Norwegian Wood, título homônimo tanto da canção da banda britânica quanto da obra do escritor japonês contemporâneo Haruki Murakami, é um romance sobre amadurecimento e morte. Construído com altas doses de introspecção, os eventos são submersos em uma espécie de apatia contemplativa. Esse estilo reservado não diminui o valor da obra enquanto entretenimento, sendo condição inexorável para sua excelência sedutora — mas também para alguns de seus principais defeitos.

Ainda que o silêncio seja a característica mais expressiva da obra, temas como sexo e sexualidade são tópicos abordados com frequência. Eles são inseridos sob diferentes óticas similares às diferentes definições que lhes são atribuídos no cotidiano, seja como vínculo, jogo de poder, intimidade ou até mesmo invasão. Em episódios recorrentes, isso leva o romance a decisões narrativas potencialmente controversas ao abordar a voracidade predatória de algumas relações humanas. Morte, luto e abuso misturam-se tanto em uma complexa e admirável teia de representações simbólicas e conotativas quanto em manifestações diretas, muitas vezes indelicadas e repulsivas.

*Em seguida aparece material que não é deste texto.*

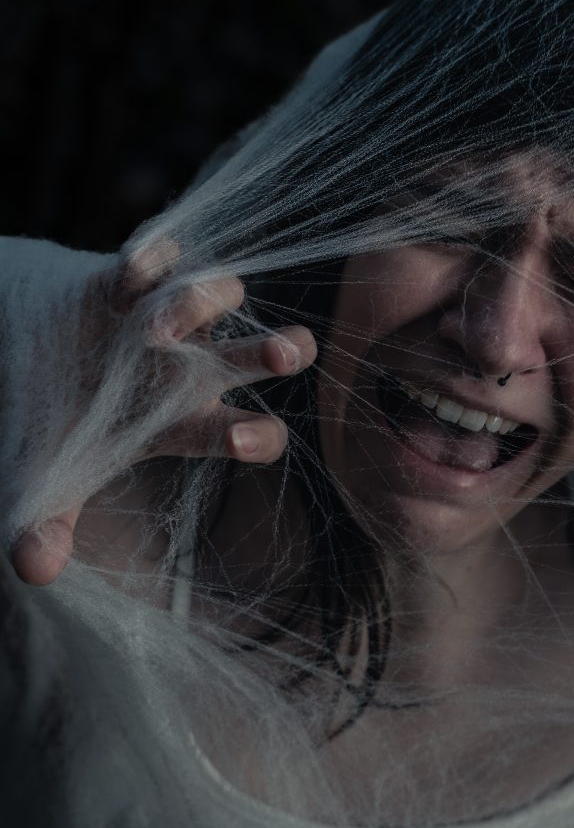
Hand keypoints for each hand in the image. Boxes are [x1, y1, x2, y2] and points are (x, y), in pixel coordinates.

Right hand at [11, 239, 316, 586]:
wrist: (46, 339)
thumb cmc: (69, 412)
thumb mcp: (58, 468)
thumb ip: (50, 516)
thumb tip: (32, 572)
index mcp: (187, 418)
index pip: (242, 432)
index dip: (253, 437)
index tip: (244, 438)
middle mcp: (197, 363)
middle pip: (256, 354)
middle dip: (272, 352)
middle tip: (287, 355)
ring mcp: (175, 313)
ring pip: (217, 294)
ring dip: (195, 306)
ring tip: (154, 329)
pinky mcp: (143, 271)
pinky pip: (162, 255)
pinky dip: (150, 260)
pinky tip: (130, 274)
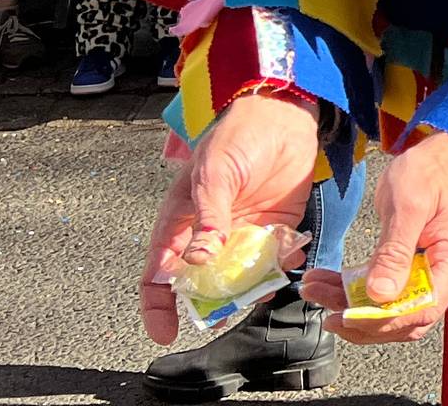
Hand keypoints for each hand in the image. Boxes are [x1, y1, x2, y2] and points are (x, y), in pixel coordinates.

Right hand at [141, 94, 319, 343]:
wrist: (284, 115)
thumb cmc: (236, 138)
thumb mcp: (214, 176)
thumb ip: (207, 219)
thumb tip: (194, 261)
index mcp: (181, 222)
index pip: (159, 273)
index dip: (157, 305)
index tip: (165, 332)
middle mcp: (210, 235)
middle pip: (202, 285)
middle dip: (212, 304)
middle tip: (224, 316)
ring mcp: (244, 234)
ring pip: (242, 278)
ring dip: (251, 288)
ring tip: (262, 285)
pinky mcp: (277, 227)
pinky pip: (277, 259)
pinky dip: (283, 262)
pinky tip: (290, 250)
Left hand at [306, 134, 447, 345]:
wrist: (444, 151)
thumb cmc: (430, 171)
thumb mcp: (408, 206)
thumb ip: (395, 251)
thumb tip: (379, 294)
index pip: (421, 309)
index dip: (382, 320)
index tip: (343, 314)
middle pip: (407, 319)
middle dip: (361, 317)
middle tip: (319, 303)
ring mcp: (435, 273)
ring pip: (394, 309)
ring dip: (354, 306)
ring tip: (315, 289)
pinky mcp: (419, 267)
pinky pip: (389, 291)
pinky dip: (359, 292)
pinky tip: (329, 281)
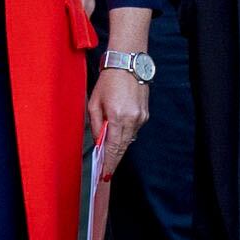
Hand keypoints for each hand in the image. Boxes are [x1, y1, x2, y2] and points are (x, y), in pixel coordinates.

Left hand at [88, 60, 149, 176]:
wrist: (127, 65)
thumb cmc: (108, 81)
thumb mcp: (94, 103)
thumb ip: (96, 124)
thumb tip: (99, 141)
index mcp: (117, 116)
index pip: (113, 147)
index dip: (110, 163)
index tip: (106, 174)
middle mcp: (132, 119)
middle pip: (123, 147)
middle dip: (114, 158)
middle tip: (106, 169)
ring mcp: (141, 117)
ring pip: (129, 139)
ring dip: (119, 145)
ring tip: (109, 149)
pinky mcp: (145, 114)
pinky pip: (133, 129)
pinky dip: (125, 132)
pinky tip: (118, 129)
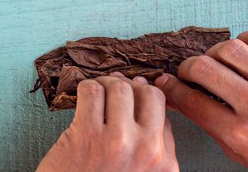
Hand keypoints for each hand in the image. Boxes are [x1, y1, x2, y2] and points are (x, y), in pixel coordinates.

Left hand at [36, 73, 178, 171]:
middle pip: (149, 94)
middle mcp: (146, 151)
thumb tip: (152, 102)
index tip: (134, 93)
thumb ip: (156, 147)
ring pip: (120, 87)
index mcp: (164, 163)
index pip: (164, 111)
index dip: (146, 97)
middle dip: (132, 87)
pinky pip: (92, 90)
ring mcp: (117, 141)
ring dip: (107, 84)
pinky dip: (86, 88)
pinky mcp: (86, 134)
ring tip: (98, 93)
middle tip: (116, 91)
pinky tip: (83, 99)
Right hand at [154, 28, 247, 171]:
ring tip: (214, 63)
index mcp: (243, 135)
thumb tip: (186, 102)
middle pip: (203, 68)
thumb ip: (214, 128)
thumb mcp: (245, 158)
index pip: (192, 101)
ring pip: (230, 48)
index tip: (164, 83)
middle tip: (187, 74)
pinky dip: (247, 38)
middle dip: (186, 69)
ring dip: (213, 53)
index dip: (170, 89)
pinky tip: (243, 51)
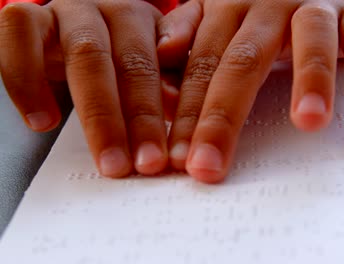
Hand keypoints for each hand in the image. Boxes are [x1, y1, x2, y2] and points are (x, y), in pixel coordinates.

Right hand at [0, 0, 169, 176]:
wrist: (67, 25)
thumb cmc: (111, 47)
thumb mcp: (146, 58)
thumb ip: (166, 76)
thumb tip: (177, 103)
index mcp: (141, 19)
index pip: (155, 68)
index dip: (157, 115)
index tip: (161, 158)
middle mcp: (108, 10)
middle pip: (128, 63)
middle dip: (136, 121)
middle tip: (141, 164)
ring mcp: (67, 12)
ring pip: (85, 57)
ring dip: (98, 115)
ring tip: (106, 158)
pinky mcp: (27, 18)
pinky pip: (19, 40)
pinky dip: (28, 82)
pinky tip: (43, 122)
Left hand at [158, 0, 343, 182]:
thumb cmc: (258, 9)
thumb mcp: (219, 15)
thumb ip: (189, 34)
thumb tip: (160, 58)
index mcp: (226, 8)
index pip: (202, 64)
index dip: (188, 113)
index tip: (179, 159)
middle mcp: (268, 5)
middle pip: (243, 60)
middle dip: (223, 117)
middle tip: (210, 165)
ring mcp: (315, 7)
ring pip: (311, 40)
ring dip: (310, 80)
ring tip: (307, 123)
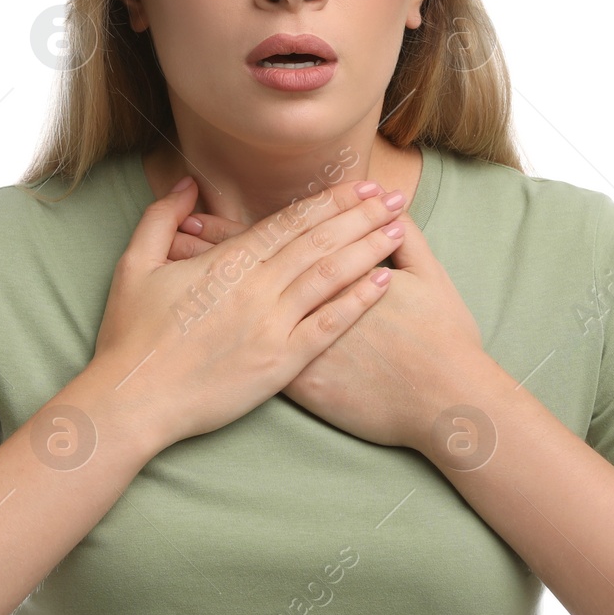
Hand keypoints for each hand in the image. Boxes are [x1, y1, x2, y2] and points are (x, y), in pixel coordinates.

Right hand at [91, 176, 405, 449]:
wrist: (132, 399)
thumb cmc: (129, 337)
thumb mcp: (134, 266)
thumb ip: (160, 219)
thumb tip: (185, 184)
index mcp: (226, 262)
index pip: (289, 221)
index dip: (329, 201)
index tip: (359, 186)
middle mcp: (256, 287)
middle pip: (320, 241)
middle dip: (361, 216)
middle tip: (394, 197)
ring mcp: (271, 325)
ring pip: (331, 276)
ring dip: (369, 248)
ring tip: (400, 229)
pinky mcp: (280, 363)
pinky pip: (329, 326)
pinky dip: (359, 301)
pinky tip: (385, 282)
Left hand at [166, 202, 488, 452]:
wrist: (444, 401)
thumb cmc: (443, 340)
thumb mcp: (430, 277)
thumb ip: (407, 243)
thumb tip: (392, 213)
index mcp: (334, 273)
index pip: (274, 242)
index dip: (233, 230)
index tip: (196, 217)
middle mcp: (308, 306)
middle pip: (245, 273)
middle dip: (205, 254)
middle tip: (168, 237)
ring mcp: (300, 345)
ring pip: (241, 313)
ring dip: (205, 293)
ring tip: (172, 276)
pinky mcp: (301, 380)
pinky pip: (250, 356)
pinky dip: (221, 340)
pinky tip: (198, 332)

Em outra perspectiva, uma das decisões mais veneráveis em relação a Norwegian Wood residem na sua relação com o suicídio. Ao invés de atender à curiosidade humana sobre os motivos da decisão, é com grande sensibilidade que Murakami escolhe não dar respostas. Como fenômeno multifatorial, atrelar o suicídio a uma razão específica seria reduzi-lo a noções simplistas e um consequente desserviço. Na obra, as personagens agem de acordo com seus próprios preceitos e contextos, dos quais tanto Toru quanto provavelmente eles mesmos têm pouca ciência. Desse estado mental confuso se origina a relação causa e consequência estabelecida pela ignorância e a indiferença e sua responsabilidade por cicatrizes profundas na sociedade contemporânea.

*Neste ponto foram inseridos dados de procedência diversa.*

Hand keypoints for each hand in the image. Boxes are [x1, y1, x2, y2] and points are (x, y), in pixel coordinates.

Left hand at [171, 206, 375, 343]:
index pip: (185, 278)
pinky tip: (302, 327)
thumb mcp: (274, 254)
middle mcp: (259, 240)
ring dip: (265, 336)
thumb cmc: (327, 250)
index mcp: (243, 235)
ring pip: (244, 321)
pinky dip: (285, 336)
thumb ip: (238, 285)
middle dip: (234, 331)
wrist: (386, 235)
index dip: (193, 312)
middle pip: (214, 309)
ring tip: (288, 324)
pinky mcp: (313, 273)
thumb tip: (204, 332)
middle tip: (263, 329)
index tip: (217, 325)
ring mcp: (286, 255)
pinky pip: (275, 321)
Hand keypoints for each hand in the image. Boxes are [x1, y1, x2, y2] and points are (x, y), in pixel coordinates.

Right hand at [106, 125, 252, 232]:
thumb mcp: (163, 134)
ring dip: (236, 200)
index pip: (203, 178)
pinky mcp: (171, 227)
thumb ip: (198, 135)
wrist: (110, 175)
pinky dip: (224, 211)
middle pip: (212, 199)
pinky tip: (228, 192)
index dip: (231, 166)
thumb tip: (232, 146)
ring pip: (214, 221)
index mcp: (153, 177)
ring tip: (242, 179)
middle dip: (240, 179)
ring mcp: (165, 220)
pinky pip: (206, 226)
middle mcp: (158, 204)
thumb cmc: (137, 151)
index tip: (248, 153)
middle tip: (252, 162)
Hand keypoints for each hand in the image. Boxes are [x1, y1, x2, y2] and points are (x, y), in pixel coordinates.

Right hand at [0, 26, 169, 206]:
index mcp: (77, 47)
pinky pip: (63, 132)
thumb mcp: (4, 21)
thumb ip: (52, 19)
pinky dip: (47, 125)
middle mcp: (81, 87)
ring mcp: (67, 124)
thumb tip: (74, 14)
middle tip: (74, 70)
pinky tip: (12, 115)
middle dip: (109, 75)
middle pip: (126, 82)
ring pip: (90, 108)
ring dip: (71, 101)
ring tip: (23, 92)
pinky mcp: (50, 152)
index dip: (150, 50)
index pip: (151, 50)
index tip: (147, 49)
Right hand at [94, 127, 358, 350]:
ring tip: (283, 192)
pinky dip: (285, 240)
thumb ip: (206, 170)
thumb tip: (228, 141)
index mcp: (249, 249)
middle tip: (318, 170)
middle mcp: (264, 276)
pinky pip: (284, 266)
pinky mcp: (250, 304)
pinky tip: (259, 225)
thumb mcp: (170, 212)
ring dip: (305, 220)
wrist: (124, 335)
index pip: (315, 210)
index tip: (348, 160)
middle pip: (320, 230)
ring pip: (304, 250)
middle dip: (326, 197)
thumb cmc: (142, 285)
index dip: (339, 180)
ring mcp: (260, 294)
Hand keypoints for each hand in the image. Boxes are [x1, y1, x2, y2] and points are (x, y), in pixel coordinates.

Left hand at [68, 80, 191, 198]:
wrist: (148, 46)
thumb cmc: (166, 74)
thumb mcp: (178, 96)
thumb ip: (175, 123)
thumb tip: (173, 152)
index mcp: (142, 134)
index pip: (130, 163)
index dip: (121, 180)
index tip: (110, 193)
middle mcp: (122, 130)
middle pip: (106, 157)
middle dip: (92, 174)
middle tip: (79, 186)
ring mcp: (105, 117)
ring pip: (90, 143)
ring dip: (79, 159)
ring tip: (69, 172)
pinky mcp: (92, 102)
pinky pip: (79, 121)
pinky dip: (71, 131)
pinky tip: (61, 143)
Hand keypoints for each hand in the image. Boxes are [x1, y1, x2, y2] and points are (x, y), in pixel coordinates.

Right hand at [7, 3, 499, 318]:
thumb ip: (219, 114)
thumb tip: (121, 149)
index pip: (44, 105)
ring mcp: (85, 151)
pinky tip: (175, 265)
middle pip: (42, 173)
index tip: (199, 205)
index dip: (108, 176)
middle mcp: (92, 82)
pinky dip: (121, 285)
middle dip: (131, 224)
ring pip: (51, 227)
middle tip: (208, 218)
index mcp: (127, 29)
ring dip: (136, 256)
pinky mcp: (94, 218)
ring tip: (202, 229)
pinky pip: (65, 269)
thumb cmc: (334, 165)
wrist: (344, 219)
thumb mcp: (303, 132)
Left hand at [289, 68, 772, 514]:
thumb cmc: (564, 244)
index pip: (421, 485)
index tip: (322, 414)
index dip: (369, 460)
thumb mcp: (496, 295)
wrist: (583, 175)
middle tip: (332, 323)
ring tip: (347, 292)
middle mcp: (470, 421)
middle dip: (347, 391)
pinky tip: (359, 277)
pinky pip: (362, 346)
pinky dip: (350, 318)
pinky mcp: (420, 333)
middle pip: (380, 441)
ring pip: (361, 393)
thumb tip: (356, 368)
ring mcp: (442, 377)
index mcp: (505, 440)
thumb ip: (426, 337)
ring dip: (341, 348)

Assim, a evasão ao âmago da questão é intrinsecamente relacionada às personalidades frágeis, descompostas e cativantes das personagens. E é com espanto que se observa sucessivas vezes eles manterem segredos sobre seu atual estado emocional em situações de dificuldade. Naoko é a personagem que mais claramente incorpora esse aspecto. Ao reafirmar sua dificuldade em se expressar e escolher as “palavras certas”, a jovem se afunda continuamente em complexas questões interiores e deteriora progressivamente (ainda que de forma descontínua) suas faculdades mentais. No espaço em que o silêncio predomina, a aproximação e a intimidade deixam de existir.

Por essa razão, Norwegian Wood é um livro misteriosamente hipnotizante que é capaz de envolver o leitor em uma calmaria autocentrada. O estilo de escrita de Murakami faz da visitação de Toru ao espaço bem preservado de seu passado ser implacavelmente atraente. Murakami articula com maestria um microcosmo único para seu romance de amadurecimento. Suas personagens, entretanto, intercalam o humano e o genérico com frequência. Seja por moralidades dúbias ou aspectos excêntricos, existe um projeto de profundidade emocional que é planificado pela relação estabelecida entre as personagens femininas e masculinas e sua perceptível tendência à objetificação de mulheres. Em especial, as relações entre Toru e seus interesses românticos do livro são desencaixadas e difíceis de digerir.

Traumas e ausência de respostas marcam o desenvolvimento de Toru e daqueles que lhe são relevantes nesse momento de sua vida, a qual mesmo após 18 anos ele retorna ao ser tragado por suas memórias. Um mantra repetido frequentemente pelo protagonista é o de que a morte é parte intrínseca à vida, e não oposto a ela. Murakami, por sua vez, posiciona a morte e a transformação no epicentro do seu romance. Mas também o submete a oposições em sua qualidade, atribuindo-lhe enorme poder de atração desde as primeiras páginas em desequilíbrio com a imersão em polêmicas e generalizações vulgares.